MOULD FOR INJECTION MOULDING MADE BY ADDITIVE MANUFACTURING

Abstract

A mould for injection moulding is provided which has a mould body having a plurality of boundary surfaces, the plurality of boundary surfaces having at least one moulding surface configured to delimit a mould cavity. The mould body is made by additive manufacturing. The mould body has a functional domain portion on which the plurality of boundary surfaces and the moulding surface are formed, the functional domain portion being composed of a solid, continuous material structure covering a fraction of the mould body, and an application domain portion which is the complement of the functional domain portion in the mould body, the application domain portion being composed of a three-dimensional material lattice structure having an ordered repetition of unit cells including a periodic minimal surface. The at least one geometrical parameter of the periodic minimal surface is tuned locally to form unit cells with different densities of material.

Claims

1. A mould for injection moulding, comprising a mould body comprising a plurality of boundary surfaces, said plurality of boundary surfaces comprising at least one moulding surface configured to delimit a mould cavity, wherein said mould body is made by additive manufacturing, and wherein said mould body further comprises a functional domain portion on which said plurality of boundary surfaces and said at least one moulding surface are formed, said functional domain portion being composed of a solid, continuous material structure covering a fraction of the mould body, and an application domain portion which is the complement of the functional domain portion in the mould body, said application domain portion being composed of a three-dimensional material lattice structure comprising an ordered repetition of unit cells including a periodic minimal surface, wherein at least one geometrical parameter of said periodic minimal surface is tuned locally to form unit cells with different densities of material.

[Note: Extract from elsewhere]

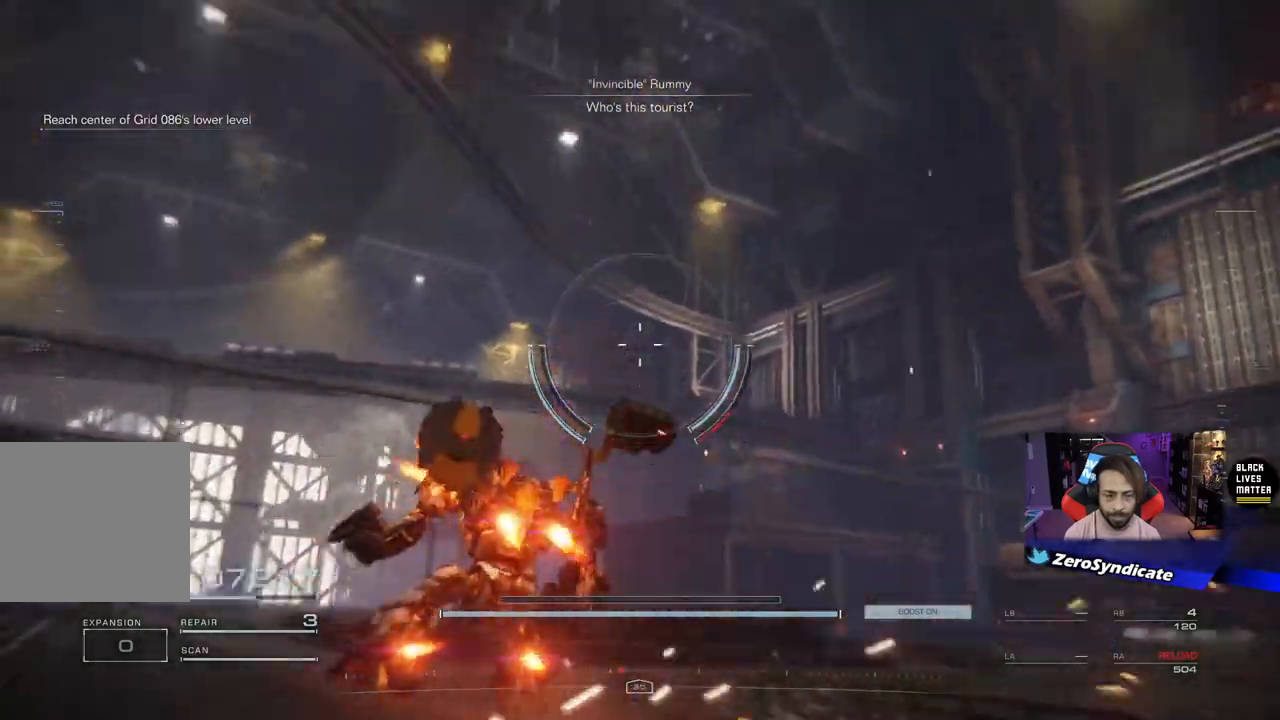
{"buttons": [], "left_stick": "up-right", "right_stick": "down", "events": [[83, "left_stick", "up-right"], [133, "right_stick", "center"], [450, "right_stick", "down"]]}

2. The mould of claim 1, wherein said periodic minimal surface is a triply periodic minimal surface.

3. The mould of claim 2, wherein said periodic minimal surface is a gyroid.

4. The mould of claim 1, wherein said mould body comprises at least one injection channel, wherein said functional domain portion surrounds said at least one injection channel, and wherein said application domain portion surrounds said functional domain portion around said at least one injection channel.

5. The mould of claim 1, wherein said mould body comprises at least one conformal cooling channel, and wherein said functional domain portion surrounds said at least one conformal cooling channel.

6. The mould of claim 1, wherein said mould body comprises at least one conformal cooling channel, and wherein said application domain portion surrounds said at least one conformal cooling channel.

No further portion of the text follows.